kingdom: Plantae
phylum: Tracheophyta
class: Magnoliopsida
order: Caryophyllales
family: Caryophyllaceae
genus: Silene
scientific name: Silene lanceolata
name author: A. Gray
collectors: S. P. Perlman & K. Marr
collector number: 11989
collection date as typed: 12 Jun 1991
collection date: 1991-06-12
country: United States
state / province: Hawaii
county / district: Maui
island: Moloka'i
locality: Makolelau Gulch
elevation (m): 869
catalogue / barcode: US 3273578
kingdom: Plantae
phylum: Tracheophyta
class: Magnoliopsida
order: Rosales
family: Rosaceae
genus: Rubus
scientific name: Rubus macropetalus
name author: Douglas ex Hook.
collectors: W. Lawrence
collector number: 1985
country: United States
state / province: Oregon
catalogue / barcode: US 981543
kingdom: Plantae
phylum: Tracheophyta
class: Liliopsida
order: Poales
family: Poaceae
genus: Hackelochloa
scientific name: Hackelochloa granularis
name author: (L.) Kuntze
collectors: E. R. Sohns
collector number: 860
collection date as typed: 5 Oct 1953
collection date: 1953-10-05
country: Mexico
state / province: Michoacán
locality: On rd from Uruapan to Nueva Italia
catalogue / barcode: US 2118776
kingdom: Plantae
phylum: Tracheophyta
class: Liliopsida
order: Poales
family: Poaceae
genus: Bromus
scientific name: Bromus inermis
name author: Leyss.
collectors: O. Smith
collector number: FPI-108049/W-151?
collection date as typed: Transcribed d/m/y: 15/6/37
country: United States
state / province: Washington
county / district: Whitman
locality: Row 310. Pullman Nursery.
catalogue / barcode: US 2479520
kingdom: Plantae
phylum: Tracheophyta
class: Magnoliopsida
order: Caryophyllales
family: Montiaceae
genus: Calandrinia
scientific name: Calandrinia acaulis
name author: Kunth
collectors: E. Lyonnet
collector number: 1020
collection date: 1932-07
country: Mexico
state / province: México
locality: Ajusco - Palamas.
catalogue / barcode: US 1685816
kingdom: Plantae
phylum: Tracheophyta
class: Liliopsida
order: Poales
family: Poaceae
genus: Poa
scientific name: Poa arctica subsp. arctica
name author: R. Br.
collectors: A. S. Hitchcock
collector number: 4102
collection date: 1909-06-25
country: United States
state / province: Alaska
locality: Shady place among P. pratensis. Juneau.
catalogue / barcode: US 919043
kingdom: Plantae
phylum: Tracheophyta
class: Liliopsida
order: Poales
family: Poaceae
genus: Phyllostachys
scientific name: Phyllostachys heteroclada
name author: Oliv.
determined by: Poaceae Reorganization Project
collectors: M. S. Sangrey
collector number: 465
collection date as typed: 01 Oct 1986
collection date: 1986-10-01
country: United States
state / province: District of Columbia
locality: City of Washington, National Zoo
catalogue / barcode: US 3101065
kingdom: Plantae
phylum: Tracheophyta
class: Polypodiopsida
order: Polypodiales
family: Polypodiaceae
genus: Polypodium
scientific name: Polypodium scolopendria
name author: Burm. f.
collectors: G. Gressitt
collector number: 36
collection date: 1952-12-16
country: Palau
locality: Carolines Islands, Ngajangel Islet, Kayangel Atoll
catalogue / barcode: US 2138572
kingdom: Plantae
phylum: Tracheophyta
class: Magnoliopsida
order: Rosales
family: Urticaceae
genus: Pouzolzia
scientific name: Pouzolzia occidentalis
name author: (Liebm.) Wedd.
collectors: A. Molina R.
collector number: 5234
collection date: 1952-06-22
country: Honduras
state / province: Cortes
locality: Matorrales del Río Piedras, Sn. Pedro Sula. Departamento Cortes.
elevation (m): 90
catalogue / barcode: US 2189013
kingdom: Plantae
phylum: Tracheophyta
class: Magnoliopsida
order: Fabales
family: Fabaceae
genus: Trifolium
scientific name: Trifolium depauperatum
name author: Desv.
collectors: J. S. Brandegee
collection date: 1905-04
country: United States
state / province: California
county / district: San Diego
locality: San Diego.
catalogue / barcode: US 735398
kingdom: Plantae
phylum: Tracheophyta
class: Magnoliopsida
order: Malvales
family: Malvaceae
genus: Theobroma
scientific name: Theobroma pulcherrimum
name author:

+-------+

**Exercise directions**
Retype each line of all the records above, reproducing every character without alteration.

**Final result**
kingdom: Plantae
phylum: Tracheophyta
class: Magnoliopsida
order: Caryophyllales
family: Caryophyllaceae
genus: Silene
scientific name: Silene lanceolata
name author: A. Gray
collectors: S. P. Perlman & K. Marr
collector number: 11989
collection date as typed: 12 Jun 1991
collection date: 1991-06-12
country: United States
state / province: Hawaii
county / district: Maui
island: Moloka'i
locality: Makolelau Gulch
elevation (m): 869
catalogue / barcode: US 3273578
kingdom: Plantae
phylum: Tracheophyta
class: Magnoliopsida
order: Rosales
family: Rosaceae
genus: Rubus
scientific name: Rubus macropetalus
name author: Douglas ex Hook.
collectors: W. Lawrence
collector number: 1985
country: United States
state / province: Oregon
catalogue / barcode: US 981543
kingdom: Plantae
phylum: Tracheophyta
class: Liliopsida
order: Poales
family: Poaceae
genus: Hackelochloa
scientific name: Hackelochloa granularis
name author: (L.) Kuntze
collectors: E. R. Sohns
collector number: 860
collection date as typed: 5 Oct 1953
collection date: 1953-10-05
country: Mexico
state / province: Michoacán
locality: On rd from Uruapan to Nueva Italia
catalogue / barcode: US 2118776
kingdom: Plantae
phylum: Tracheophyta
class: Liliopsida
order: Poales
family: Poaceae
genus: Bromus
scientific name: Bromus inermis
name author: Leyss.
collectors: O. Smith
collector number: FPI-108049/W-151?
collection date as typed: Transcribed d/m/y: 15/6/37
country: United States
state / province: Washington
county / district: Whitman
locality: Row 310. Pullman Nursery.
catalogue / barcode: US 2479520
kingdom: Plantae
phylum: Tracheophyta
class: Magnoliopsida
order: Caryophyllales
family: Montiaceae
genus: Calandrinia
scientific name: Calandrinia acaulis
name author: Kunth
collectors: E. Lyonnet
collector number: 1020
collection date: 1932-07
country: Mexico
state / province: México
locality: Ajusco - Palamas.
catalogue / barcode: US 1685816
kingdom: Plantae
phylum: Tracheophyta
class: Liliopsida
order: Poales
family: Poaceae
genus: Poa
scientific name: Poa arctica subsp. arctica
name author: R. Br.
collectors: A. S. Hitchcock
collector number: 4102
collection date: 1909-06-25
country: United States
state / province: Alaska
locality: Shady place among P. pratensis. Juneau.
catalogue / barcode: US 919043
kingdom: Plantae
phylum: Tracheophyta
class: Liliopsida
order: Poales
family: Poaceae
genus: Phyllostachys
scientific name: Phyllostachys heteroclada
name author: Oliv.
determined by: Poaceae Reorganization Project
collectors: M. S. Sangrey
collector number: 465
collection date as typed: 01 Oct 1986
collection date: 1986-10-01
country: United States
state / province: District of Columbia
locality: City of Washington, National Zoo
catalogue / barcode: US 3101065
kingdom: Plantae
phylum: Tracheophyta
class: Polypodiopsida
order: Polypodiales
family: Polypodiaceae
genus: Polypodium
scientific name: Polypodium scolopendria
name author: Burm. f.
collectors: G. Gressitt
collector number: 36
collection date: 1952-12-16
country: Palau
locality: Carolines Islands, Ngajangel Islet, Kayangel Atoll
catalogue / barcode: US 2138572
kingdom: Plantae
phylum: Tracheophyta
class: Magnoliopsida
order: Rosales
family: Urticaceae
genus: Pouzolzia
scientific name: Pouzolzia occidentalis
name author: (Liebm.) Wedd.
collectors: A. Molina R.
collector number: 5234
collection date: 1952-06-22
country: Honduras
state / province: Cortes
locality: Matorrales del Río Piedras, Sn. Pedro Sula. Departamento Cortes.
elevation (m): 90
catalogue / barcode: US 2189013
kingdom: Plantae
phylum: Tracheophyta
class: Magnoliopsida
order: Fabales
family: Fabaceae
genus: Trifolium
scientific name: Trifolium depauperatum
name author: Desv.
collectors: J. S. Brandegee
collection date: 1905-04
country: United States
state / province: California
county / district: San Diego
locality: San Diego.
catalogue / barcode: US 735398
kingdom: Plantae
phylum: Tracheophyta
class: Magnoliopsida
order: Malvales
family: Malvaceae
genus: Theobroma
scientific name: Theobroma pulcherrimum
name author:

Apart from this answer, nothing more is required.